**About this exercise:** Scan the entries that follow for the word "делают", then report every line in which it appears.

<<<<

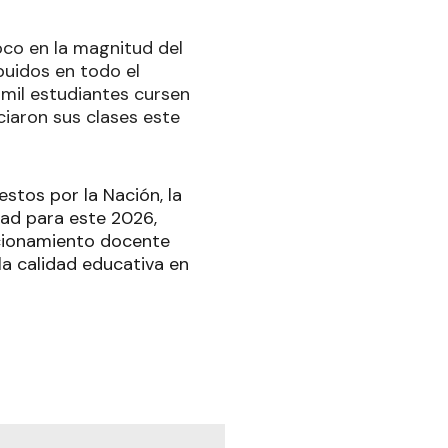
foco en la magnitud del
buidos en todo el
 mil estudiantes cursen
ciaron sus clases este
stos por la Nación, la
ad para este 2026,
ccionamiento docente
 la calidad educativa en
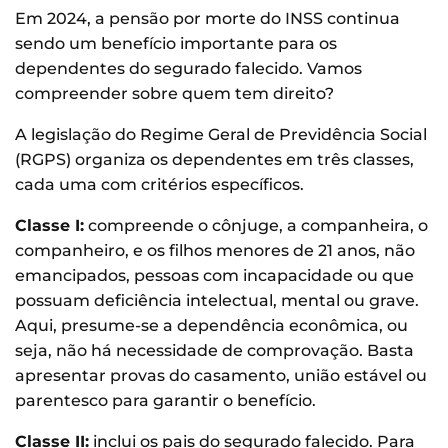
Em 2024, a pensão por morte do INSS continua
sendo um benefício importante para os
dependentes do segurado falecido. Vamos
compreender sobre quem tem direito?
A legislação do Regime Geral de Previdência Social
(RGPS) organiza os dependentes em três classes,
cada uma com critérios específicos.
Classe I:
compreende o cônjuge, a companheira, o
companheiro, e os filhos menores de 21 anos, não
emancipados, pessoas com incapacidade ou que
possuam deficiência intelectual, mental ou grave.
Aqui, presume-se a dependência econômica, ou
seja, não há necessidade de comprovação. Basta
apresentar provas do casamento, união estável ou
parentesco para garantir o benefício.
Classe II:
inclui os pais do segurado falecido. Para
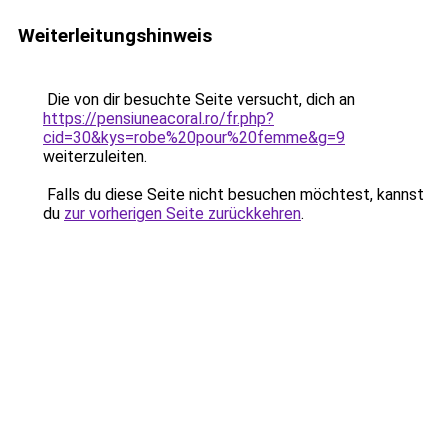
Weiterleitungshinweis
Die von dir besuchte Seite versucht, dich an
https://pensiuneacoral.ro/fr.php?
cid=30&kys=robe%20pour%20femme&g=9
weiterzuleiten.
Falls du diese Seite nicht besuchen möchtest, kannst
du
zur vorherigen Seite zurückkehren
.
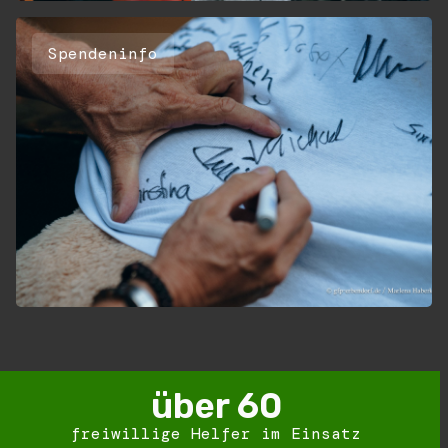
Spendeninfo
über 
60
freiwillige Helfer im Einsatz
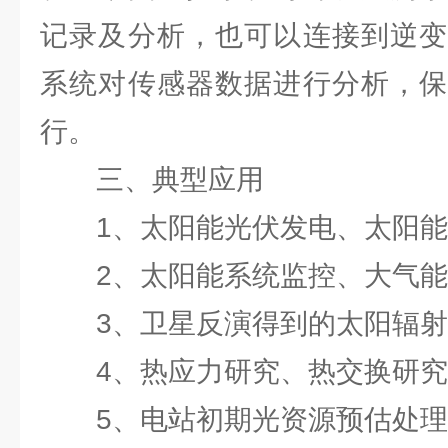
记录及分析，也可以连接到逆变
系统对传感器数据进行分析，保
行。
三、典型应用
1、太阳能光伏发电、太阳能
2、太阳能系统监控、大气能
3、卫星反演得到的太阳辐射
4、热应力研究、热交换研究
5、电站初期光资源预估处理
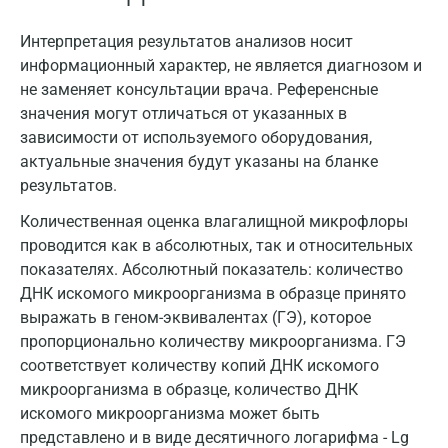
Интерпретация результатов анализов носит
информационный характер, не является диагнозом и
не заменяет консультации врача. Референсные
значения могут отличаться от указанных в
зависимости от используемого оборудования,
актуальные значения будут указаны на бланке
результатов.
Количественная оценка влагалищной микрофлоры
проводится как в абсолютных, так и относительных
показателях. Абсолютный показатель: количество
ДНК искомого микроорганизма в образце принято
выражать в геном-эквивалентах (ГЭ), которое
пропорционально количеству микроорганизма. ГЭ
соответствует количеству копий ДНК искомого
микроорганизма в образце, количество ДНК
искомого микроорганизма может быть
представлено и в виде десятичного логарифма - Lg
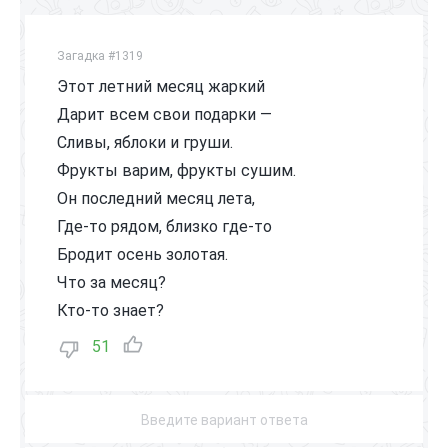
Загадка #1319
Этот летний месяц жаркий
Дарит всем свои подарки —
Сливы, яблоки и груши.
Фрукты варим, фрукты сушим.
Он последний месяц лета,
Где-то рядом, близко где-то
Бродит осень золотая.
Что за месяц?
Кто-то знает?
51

>>>>
<<<<

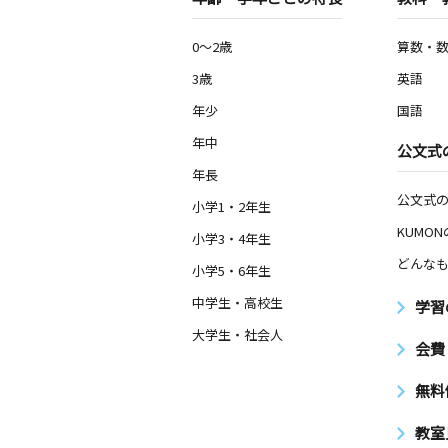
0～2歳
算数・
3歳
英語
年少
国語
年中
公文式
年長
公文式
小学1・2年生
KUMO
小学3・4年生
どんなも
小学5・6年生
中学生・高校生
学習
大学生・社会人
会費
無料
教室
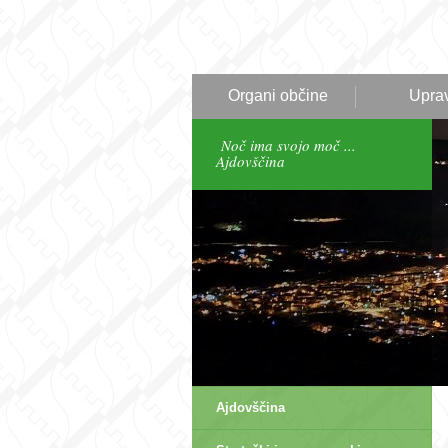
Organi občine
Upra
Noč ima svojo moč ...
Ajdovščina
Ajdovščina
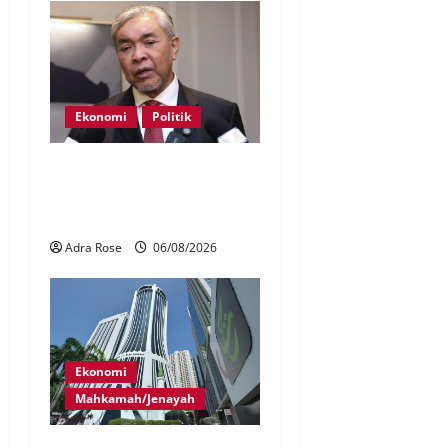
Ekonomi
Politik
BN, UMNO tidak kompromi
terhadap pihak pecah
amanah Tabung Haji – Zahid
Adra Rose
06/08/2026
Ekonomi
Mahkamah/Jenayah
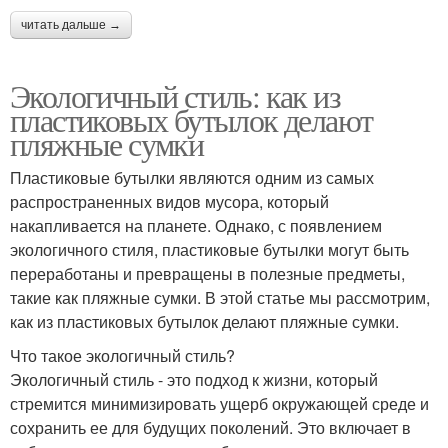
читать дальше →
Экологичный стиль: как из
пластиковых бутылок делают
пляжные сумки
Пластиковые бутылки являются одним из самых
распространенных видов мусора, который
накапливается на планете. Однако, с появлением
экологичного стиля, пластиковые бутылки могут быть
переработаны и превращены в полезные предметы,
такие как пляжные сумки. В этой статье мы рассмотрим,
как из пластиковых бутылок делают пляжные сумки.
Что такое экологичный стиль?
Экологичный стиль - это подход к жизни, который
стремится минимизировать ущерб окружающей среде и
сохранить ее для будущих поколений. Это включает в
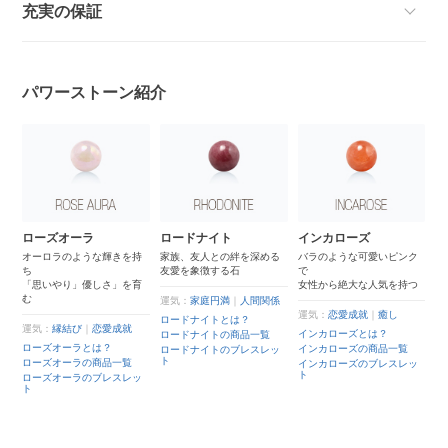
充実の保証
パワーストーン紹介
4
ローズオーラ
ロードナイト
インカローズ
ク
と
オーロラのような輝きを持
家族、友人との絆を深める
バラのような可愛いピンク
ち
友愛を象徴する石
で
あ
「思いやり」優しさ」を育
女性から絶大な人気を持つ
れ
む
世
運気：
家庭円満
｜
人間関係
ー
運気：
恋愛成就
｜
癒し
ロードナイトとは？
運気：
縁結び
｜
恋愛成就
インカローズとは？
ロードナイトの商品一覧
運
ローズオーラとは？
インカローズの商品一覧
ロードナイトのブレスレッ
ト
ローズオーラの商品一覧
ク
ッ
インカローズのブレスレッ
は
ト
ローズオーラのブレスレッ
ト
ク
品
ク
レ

>>>>
<<<<

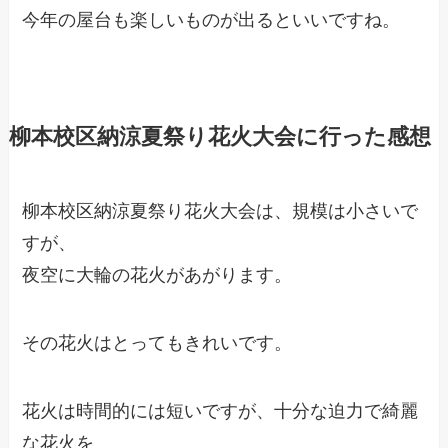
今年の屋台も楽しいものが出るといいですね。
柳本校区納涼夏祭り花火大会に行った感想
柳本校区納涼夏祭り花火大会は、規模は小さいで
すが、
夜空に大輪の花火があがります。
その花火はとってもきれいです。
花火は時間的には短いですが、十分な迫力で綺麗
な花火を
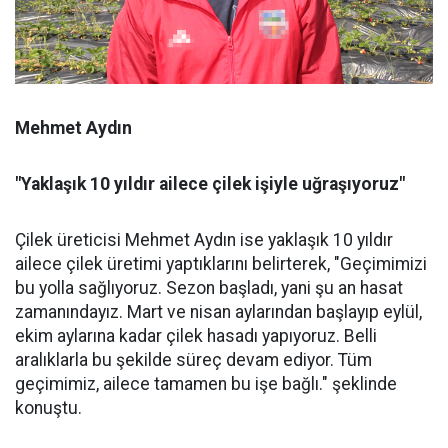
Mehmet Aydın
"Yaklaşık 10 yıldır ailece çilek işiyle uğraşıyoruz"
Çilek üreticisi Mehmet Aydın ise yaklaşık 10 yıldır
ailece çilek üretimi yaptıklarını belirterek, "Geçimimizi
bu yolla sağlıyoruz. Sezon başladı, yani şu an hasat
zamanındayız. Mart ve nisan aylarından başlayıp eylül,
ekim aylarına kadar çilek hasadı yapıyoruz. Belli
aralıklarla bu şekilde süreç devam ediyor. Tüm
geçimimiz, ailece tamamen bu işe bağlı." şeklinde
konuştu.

>>>>

**Reply:**
пластиковых бутылок делают
как из пластиковых бутылок делают пляжные сумки.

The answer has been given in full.